Reproduce every line of the records below, character for character, keeping the original line breaks.
DATA FOR THIS TASK section start
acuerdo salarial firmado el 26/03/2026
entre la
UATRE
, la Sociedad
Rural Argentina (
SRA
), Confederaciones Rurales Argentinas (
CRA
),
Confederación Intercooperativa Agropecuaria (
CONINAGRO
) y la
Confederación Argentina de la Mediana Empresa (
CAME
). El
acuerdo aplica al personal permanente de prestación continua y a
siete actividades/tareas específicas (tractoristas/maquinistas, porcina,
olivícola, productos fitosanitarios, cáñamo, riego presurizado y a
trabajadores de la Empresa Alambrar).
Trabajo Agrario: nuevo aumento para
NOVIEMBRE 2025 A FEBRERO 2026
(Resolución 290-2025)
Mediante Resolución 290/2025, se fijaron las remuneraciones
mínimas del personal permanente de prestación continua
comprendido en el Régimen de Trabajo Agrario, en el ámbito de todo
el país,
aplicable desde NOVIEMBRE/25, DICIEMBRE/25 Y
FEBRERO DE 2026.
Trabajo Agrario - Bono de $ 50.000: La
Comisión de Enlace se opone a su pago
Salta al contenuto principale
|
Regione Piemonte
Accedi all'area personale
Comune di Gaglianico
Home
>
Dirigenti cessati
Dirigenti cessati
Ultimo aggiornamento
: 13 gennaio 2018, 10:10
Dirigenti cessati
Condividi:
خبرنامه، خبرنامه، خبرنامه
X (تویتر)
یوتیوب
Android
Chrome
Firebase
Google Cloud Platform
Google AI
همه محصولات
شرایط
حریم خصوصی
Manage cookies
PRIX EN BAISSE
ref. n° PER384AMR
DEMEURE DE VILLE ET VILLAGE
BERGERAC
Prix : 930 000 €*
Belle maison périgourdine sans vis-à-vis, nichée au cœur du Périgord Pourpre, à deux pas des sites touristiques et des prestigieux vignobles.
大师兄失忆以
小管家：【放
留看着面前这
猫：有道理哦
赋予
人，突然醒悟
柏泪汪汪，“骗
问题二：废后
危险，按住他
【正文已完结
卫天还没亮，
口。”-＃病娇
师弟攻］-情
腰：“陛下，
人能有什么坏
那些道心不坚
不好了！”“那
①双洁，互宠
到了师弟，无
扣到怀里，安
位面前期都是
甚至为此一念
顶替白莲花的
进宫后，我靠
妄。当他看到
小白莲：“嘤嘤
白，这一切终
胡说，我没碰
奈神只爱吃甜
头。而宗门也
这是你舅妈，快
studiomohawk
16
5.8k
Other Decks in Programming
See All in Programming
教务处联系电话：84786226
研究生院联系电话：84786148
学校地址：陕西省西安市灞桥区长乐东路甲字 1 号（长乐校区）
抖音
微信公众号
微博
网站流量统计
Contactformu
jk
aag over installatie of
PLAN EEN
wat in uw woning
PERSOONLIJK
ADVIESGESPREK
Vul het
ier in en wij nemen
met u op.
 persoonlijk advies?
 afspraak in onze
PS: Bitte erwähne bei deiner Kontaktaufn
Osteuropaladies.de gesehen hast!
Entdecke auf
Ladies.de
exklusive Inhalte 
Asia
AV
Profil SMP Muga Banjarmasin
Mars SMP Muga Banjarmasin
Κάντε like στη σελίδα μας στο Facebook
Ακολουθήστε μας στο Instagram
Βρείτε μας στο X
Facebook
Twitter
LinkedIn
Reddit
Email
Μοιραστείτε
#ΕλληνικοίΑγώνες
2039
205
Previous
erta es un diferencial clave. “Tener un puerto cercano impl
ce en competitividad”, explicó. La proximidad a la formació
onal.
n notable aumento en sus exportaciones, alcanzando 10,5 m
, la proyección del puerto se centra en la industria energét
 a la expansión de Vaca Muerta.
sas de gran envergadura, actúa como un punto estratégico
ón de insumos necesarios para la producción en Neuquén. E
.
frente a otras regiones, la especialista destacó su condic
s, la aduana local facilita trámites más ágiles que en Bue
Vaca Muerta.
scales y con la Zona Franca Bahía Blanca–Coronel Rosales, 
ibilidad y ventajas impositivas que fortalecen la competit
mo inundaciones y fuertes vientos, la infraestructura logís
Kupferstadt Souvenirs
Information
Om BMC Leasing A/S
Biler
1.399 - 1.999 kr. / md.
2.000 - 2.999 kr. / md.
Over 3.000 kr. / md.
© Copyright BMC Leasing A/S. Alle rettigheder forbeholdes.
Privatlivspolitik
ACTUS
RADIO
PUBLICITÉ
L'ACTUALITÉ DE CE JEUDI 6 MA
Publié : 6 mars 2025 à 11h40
DATA FOR THIS TASK section end
_YOUR SOLUTION_
acuerdo salarial firmado el 26/03/2026
entre la
UATRE
, la Sociedad
Rural Argentina (
SRA
), Confederaciones Rurales Argentinas (
CRA
),
Confederación Intercooperativa Agropecuaria (
CONINAGRO
) y la
Confederación Argentina de la Mediana Empresa (
CAME
). El
acuerdo aplica al personal permanente de prestación continua y a
siete actividades/tareas específicas (tractoristas/maquinistas, porcina,
olivícola, productos fitosanitarios, cáñamo, riego presurizado y a
trabajadores de la Empresa Alambrar).
Trabajo Agrario: nuevo aumento para
NOVIEMBRE 2025 A FEBRERO 2026
(Resolución 290-2025)
Mediante Resolución 290/2025, se fijaron las remuneraciones
mínimas del personal permanente de prestación continua
comprendido en el Régimen de Trabajo Agrario, en el ámbito de todo
el país,
aplicable desde NOVIEMBRE/25, DICIEMBRE/25 Y
FEBRERO DE 2026.
Trabajo Agrario - Bono de $ 50.000: La
Comisión de Enlace se opone a su pago
Salta al contenuto principale
|
Regione Piemonte
Accedi all'area personale
Comune di Gaglianico
Home
>
Dirigenti cessati
Dirigenti cessati
Ultimo aggiornamento
: 13 gennaio 2018, 10:10
Dirigenti cessati
Condividi:
خبرنامه، خبرنامه، خبرنامه
X (تویتر)
یوتیوب
Android
Chrome
Firebase
Google Cloud Platform
Google AI
همه محصولات
شرایط
حریم خصوصی
Manage cookies
PRIX EN BAISSE
ref. n° PER384AMR
DEMEURE DE VILLE ET VILLAGE
BERGERAC
Prix : 930 000 €*
Belle maison périgourdine sans vis-à-vis, nichée au cœur du Périgord Pourpre, à deux pas des sites touristiques et des prestigieux vignobles.
大师兄失忆以
小管家：【放
留看着面前这
猫：有道理哦
赋予
人，突然醒悟
柏泪汪汪，“骗
问题二：废后
危险，按住他
【正文已完结
卫天还没亮，
口。”-＃病娇
师弟攻］-情
腰：“陛下，
人能有什么坏
那些道心不坚
不好了！”“那
①双洁，互宠
到了师弟，无
扣到怀里，安
位面前期都是
甚至为此一念
顶替白莲花的
进宫后，我靠
妄。当他看到
小白莲：“嘤嘤
白，这一切终
胡说，我没碰
奈神只爱吃甜
头。而宗门也
这是你舅妈，快
studiomohawk
16
5.8k
Other Decks in Programming
See All in Programming
教务处联系电话：84786226
研究生院联系电话：84786148
学校地址：陕西省西安市灞桥区长乐东路甲字 1 号（长乐校区）
抖音
微信公众号
微博
网站流量统计
Contactformu
jk
aag over installatie of
PLAN EEN
wat in uw woning
PERSOONLIJK
ADVIESGESPREK
Vul het
ier in en wij nemen
met u op.
 persoonlijk advies?
 afspraak in onze
PS: Bitte erwähne bei deiner Kontaktaufn
Osteuropaladies.de gesehen hast!
Entdecke auf
Ladies.de
exklusive Inhalte 
Asia
AV
Profil SMP Muga Banjarmasin
Mars SMP Muga Banjarmasin
Κάντε like στη σελίδα μας στο Facebook
Ακολουθήστε μας στο Instagram
Βρείτε μας στο X
Facebook
Twitter
LinkedIn
Reddit
Email
Μοιραστείτε
#ΕλληνικοίΑγώνες
2039
205
Previous
erta es un diferencial clave. “Tener un puerto cercano impl
ce en competitividad”, explicó. La proximidad a la formació
onal.
n notable aumento en sus exportaciones, alcanzando 10,5 m
, la proyección del puerto se centra en la industria energét
 a la expansión de Vaca Muerta.
sas de gran envergadura, actúa como un punto estratégico
ón de insumos necesarios para la producción en Neuquén. E
.
frente a otras regiones, la especialista destacó su condic
s, la aduana local facilita trámites más ágiles que en Bue
Vaca Muerta.
scales y con la Zona Franca Bahía Blanca–Coronel Rosales, 
ibilidad y ventajas impositivas que fortalecen la competit
mo inundaciones y fuertes vientos, la infraestructura logís
Kupferstadt Souvenirs
Information
Om BMC Leasing A/S
Biler
1.399 - 1.999 kr. / md.
2.000 - 2.999 kr. / md.
Over 3.000 kr. / md.
© Copyright BMC Leasing A/S. Alle rettigheder forbeholdes.
Privatlivspolitik
ACTUS
RADIO
PUBLICITÉ
L'ACTUALITÉ DE CE JEUDI 6 MA
Publié : 6 mars 2025 à 11h40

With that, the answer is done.